Umwelt

Sonnencreme im Badesee macht Schnecken unfruchtbar

Chemische Filtersubstanzen mit Östrogen-ähnlicher Wirkung

Die Zwergdeckelschnecke produziert weniger Embryonen, wenn die Konzentration an chemischen UV-Filtersubstanzen während des Sommers in den Badeseen steigt. © Universität Frankfurt (Main)

Im Sommer erreicht die Konzentration von Sonnencremes nicht nur auf unserer Haut, sondern auch in den Badeseen Höchstwerte. Mit negativen Folgen zumindest für einige Wasserbewohner: Die chemischen UV-Filtersubstanzen in den meisten Sonnencremes beeinflussen das Hormonsystem und auf diese Weise die Fortpflanzung von Wasserschnecken.

Sonnencremes enthalten chemische Filtersubstanzen, die die UV-Strahlung absorbieren oder reflektieren und damit die Haut vor deren schädlichen Auswirkunge schützen. Für bestimmte Inhaltsstoffe ist jedoch im Tierversuch eine östrogenartige Aktivität nachgewiesen worden. Inwieweit Östrogen-aktive UV-Filter auch für den Menschen schädlich sind, ist bisher nicht untersucht. Sicher ist, dass sie vom Körper aufgenommen werden und anschließend für einige Stunden im Blut, Urin und auch in der Muttermilch nachweisbar sind – und zwar in Konzentrationen, die in etwa derjenigen einer niedrig dosierten Anti- Baby-Pille entsprechen.

Sonnencreme im Badesee

Dominic Kaiser , Biologe der Goethe Universität Frankfurt hat nun in einer Studie die Wirkung der beiden häufigsten UV-Filtersubstanzen auf wasserlebende Orgabismen untersucht. „Im Sommer ist der Eintrag in die Badeseen besonders groß“, erklärt Kaiser, „da die Substanzen aber nicht nur in Sonnencremes, sondern auch in vielen anderen Kosmetika wie Shampoos, Hautcremes, Lippenstiften und Parfums vorkommen, haben wir das ganze Jahr über eine Belastung der Fließgewässer über die häuslichen Abwässer.“ In Kosmetika dienen die UV-Filtersubstanzen vor allem dazu, die Produkte vor einer Veränderung oder Zersetzung durch Sonnenlicht zu bewahren.

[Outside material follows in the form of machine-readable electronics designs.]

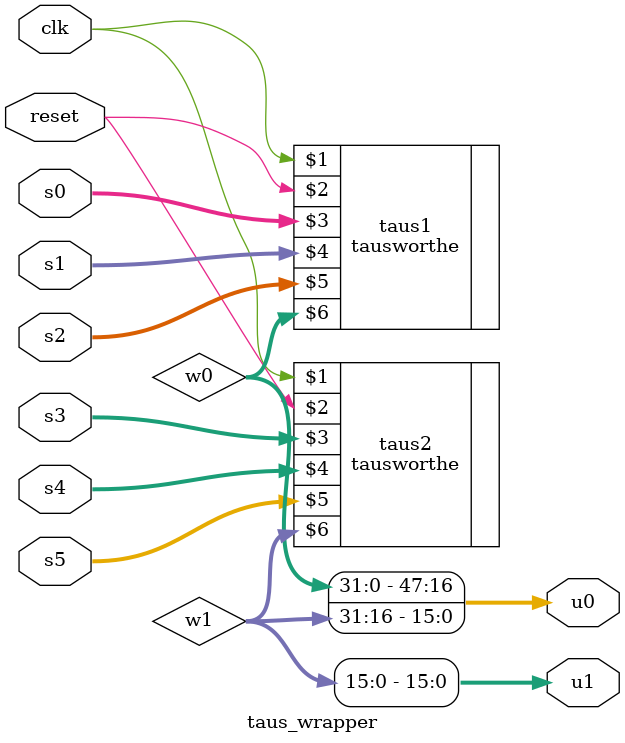
<source format=v>
`timescale 1ns / 1ps
module taus_wrapper(clk,reset,s0,s1,s2,s3,s4,s5,u0,u1
    );
input clk,reset;
input [31:0] s0,s1,s2,s3,s4,s5;
output [47:0] u0;
output [15:0] u1;

wire [31:0] w0,w1;
//instantiating two tausworthe URNGs

tausworthe taus1(clk,reset,s0,s1,s2,w0);
tausworthe taus2(clk,reset,s3,s4,s5,w1);

assign u0= {w0,w1[31:16]};
assign u1=w1[15:0];

endmodule

</source>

Der Forscher testete die Wirkung der Präparate auf drei Organismen: den Glanzwurm, die Zuckmücke und die Zwergdeckelschnecke. Während die Vermehrung von Wurm und Mücke von den Substanzen nicht beeinträchtigt wurde, produzierten die Schnecken weniger Embryonen im Laborversuch. „Unsere Forschung ist primär auf aquatische Ökosysteme ausgerichtet“, kommentiert Abteilungsleiter Professor Jörg Oehlmann, „insofern untersuchen wir nicht, ob das, was für die Zwergdeckelschnecke gilt, sich auch auf den Menschen übertragen lässt.“

Auswirkungen auf Gesamtökosystem noch unbekannt

Kaiser untersucht nun im nächsten Schritt, was seine im Labor gefundenen Ergebnisse für reale Ökosysteme bedeuten. Er entnimmt dazu Wasserproben aus zehn Badeseen und zehn Fließgewässern der Region und untersucht auch den Anteil der UV-Filtersubstanzen im Sediment am Boden des Sees, wo die Larven der Zuckmücke, der Glanzwurm und auch die Zwergdeckelschnecke leben.

Seine Untersuchung wird sich dann auf einen ganzen Cocktail von Umweltgiften erstrecken, denn die im Wasser lebenden Organismen können nach der Badesaison noch nicht aufatmen: Ganzjährig sind sie zusätzlich der Wirkung von Pflanzen- und Insektenschutzmitteln ausgesetzt. Wenn die Schnecke aus den belasteten Ökosystemen verschwinden sollte, könnte dies die Ökosystemfunktion beeinträchtigen, es sei denn, die frei gewordene ökologische Nische wird durch eine andere Art besetzt.